Meral teyzeciiim, nikahta sesiniz hiç çıkmıyordu! Öykü ise
içlerinde konuya karşı en dengesiz ve duyarsız davranan. Her ne kadar
önemsiyormuş gibi konuşsa da; ne babasının oynadıkları oyunu duymasından endişe
ediyor, ne de Ayaz ve Mete’nin işlerinin bozulmasından. Oyunu kendisi kurmuş
olmasına ve etrafı toz duman etmesine rağmen kafasına göre hareket edip
Ayaz’ı suçluyor, Mete’nin ilgisine karşı tüm alıcılarını kapatıyor. Ancak yarattığı
kaos Ayaz’ın da sabrını taşırdığı vakit Öykü silkelenip kendine gelecek
görünüyor.

Bunlar daha iyi günleriniz (İmza: bi dost)
Evlilik
oyunun yarattığı dalgalar Burcu’ya, Emre’ye ve de zaten sallantıda olan ilişkilerine
sıçramak üzere. Ben bu etkinin Öykü’nün Mete’yi üzmesi ve Burcu’nun Öykü’ye
tavır alması ile olmasını beklerken, Şeyma’nın kancayı Emre’ye atması ile
olacak gibi (bakınız fragman) Belki de ikisi birden.
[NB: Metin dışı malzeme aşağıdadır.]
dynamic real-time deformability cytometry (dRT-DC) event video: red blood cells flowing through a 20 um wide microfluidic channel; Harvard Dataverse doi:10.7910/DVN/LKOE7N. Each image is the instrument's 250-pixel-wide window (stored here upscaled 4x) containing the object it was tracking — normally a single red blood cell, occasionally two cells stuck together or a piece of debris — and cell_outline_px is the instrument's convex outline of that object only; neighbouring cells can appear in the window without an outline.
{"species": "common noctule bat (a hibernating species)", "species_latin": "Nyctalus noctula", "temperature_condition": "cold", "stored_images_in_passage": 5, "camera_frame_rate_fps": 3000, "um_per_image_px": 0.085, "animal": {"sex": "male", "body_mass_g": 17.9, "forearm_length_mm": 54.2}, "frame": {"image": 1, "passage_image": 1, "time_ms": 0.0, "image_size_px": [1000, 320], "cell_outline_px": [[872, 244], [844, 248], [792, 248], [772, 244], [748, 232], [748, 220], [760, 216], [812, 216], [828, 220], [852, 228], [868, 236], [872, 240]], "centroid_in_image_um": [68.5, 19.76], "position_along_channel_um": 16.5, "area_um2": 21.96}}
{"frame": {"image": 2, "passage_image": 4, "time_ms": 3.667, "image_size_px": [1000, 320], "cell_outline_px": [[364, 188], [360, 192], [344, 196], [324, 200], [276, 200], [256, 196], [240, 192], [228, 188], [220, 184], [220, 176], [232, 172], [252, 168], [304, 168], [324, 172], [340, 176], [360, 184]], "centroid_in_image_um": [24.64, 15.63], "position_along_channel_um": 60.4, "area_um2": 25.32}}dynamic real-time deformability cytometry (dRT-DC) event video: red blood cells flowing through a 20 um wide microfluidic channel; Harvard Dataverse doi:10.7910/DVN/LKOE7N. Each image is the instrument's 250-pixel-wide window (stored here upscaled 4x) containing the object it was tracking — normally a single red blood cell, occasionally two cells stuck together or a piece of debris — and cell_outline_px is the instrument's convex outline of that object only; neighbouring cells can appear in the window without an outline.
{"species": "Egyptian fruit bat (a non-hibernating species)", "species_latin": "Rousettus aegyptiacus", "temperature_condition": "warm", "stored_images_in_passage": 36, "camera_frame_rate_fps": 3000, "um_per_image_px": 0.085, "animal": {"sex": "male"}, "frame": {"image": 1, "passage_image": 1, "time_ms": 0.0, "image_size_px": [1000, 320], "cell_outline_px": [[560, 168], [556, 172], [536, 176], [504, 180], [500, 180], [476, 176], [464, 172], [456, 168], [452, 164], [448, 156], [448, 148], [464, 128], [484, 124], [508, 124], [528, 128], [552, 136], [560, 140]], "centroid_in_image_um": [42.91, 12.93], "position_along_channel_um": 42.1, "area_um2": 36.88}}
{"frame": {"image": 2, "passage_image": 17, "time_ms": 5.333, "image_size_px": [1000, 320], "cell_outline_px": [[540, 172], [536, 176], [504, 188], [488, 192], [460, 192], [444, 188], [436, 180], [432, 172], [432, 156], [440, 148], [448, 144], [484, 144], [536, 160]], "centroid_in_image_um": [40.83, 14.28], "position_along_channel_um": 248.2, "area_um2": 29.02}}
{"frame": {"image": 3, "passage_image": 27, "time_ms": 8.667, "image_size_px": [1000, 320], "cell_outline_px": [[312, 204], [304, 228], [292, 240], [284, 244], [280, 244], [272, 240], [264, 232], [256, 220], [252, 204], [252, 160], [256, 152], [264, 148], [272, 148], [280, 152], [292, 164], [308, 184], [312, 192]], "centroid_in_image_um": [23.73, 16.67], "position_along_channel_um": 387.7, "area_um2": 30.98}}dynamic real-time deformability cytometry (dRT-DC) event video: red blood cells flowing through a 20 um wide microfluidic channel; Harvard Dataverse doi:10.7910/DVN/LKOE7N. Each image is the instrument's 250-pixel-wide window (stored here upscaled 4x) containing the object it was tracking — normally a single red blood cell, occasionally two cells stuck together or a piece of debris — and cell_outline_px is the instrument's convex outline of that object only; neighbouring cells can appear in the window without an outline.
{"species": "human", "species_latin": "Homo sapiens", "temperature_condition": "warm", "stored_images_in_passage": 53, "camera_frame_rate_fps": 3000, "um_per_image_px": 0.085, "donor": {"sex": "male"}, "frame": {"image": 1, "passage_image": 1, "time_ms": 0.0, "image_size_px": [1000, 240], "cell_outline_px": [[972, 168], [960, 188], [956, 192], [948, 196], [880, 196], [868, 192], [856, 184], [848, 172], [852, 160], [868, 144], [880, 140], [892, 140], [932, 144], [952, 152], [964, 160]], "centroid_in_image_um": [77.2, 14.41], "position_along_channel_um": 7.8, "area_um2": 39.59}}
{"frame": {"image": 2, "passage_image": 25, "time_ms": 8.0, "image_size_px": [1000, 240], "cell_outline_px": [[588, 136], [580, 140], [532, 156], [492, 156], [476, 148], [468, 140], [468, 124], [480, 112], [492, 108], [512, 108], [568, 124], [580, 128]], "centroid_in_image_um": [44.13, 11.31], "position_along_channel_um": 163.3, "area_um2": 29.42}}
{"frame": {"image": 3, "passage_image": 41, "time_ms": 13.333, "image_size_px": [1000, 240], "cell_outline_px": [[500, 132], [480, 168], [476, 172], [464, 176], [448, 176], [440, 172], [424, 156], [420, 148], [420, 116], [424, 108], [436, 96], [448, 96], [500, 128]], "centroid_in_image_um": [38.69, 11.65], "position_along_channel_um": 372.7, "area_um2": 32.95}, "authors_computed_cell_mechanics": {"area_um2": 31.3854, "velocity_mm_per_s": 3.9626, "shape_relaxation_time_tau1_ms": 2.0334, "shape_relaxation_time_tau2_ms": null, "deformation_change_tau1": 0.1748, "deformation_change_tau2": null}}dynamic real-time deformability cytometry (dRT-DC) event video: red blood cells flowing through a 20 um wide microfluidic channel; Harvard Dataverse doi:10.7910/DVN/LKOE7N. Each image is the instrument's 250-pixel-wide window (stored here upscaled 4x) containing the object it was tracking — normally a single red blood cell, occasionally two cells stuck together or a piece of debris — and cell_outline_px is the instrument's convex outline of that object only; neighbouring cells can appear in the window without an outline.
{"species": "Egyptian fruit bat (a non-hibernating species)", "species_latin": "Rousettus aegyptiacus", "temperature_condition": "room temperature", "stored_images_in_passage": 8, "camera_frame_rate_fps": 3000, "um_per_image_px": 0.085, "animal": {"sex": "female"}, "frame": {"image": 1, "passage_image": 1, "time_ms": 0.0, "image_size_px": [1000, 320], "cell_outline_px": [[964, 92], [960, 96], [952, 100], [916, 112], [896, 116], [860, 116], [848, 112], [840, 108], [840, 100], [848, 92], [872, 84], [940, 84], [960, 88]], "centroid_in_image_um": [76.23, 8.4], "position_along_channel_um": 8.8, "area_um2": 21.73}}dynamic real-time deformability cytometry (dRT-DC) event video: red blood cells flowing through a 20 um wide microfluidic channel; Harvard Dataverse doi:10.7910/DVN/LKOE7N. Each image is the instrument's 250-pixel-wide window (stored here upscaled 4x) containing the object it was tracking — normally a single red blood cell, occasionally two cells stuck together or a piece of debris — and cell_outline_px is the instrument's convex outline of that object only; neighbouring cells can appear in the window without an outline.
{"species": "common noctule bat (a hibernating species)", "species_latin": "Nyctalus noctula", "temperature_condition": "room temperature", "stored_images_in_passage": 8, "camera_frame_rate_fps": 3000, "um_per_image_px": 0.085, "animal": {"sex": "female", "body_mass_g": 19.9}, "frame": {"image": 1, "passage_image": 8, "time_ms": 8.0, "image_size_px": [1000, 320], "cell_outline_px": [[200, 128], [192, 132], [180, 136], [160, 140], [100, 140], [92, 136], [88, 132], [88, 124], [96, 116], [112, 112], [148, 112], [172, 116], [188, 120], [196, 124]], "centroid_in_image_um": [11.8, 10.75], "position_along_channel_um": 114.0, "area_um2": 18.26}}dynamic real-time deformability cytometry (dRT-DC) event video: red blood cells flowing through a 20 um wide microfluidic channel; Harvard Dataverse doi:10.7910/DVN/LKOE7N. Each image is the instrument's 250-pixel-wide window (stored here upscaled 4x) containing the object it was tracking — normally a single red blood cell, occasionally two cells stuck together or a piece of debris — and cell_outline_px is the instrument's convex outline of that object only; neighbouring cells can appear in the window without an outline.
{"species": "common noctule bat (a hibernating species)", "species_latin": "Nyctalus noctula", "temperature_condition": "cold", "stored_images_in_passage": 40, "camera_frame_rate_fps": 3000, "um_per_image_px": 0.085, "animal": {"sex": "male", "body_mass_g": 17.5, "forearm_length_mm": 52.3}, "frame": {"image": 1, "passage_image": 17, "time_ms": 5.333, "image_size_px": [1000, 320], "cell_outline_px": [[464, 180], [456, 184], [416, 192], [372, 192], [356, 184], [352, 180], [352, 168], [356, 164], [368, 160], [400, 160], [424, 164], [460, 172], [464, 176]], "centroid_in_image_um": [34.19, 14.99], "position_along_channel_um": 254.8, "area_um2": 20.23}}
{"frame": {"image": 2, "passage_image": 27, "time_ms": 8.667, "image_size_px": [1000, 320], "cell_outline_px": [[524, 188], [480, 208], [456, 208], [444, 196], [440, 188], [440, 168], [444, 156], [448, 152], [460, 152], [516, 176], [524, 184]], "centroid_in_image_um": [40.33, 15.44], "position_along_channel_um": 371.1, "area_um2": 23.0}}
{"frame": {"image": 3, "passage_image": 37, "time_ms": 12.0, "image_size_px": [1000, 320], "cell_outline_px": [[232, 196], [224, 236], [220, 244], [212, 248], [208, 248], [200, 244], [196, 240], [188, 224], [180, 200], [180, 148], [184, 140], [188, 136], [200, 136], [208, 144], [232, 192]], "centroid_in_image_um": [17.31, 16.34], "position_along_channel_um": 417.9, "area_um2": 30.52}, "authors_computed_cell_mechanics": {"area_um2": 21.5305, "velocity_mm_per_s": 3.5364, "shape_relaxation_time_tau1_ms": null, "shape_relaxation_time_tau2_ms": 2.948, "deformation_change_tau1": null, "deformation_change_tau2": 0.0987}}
Ancak şundan eminim ki,
Şeyma’nın birkaç haftadır devam eden suskunluğunun ardından dönüşü muhteşem
olacak.
Ve bu haftanın
EN’leri bu defa görselleri ile birlikte sizlerle:
EN güzel
sahne: Burcu’nun Emre’nin evinin önünde ateşi yaktığı sahne

EN komik
sahne: Burcu’nun ateşinin bir leğen su ile sönüşü

EN tanıdık
sahne: Öykü, Burcu ve Sibel üçlüsü bir arada

EN Türk filmi kokan sahne: Mete’nin "Kara Murat benim" der gibi moda evinde belirdiği sahne

EN kısa
sahne: Ekranda sadece iki saniye benzin bidonuyla görünen Burcu sahnesi. O
altın makas yine kimin eline geçtiyse!

EN romantik
sahne de yazayım istedim ama bu hafta gönlüme göre bulamadım, haydi siz bana varsa sizinkileri
yazın.
Ben sanırım hakkımı gelecek hafta kullanacağım.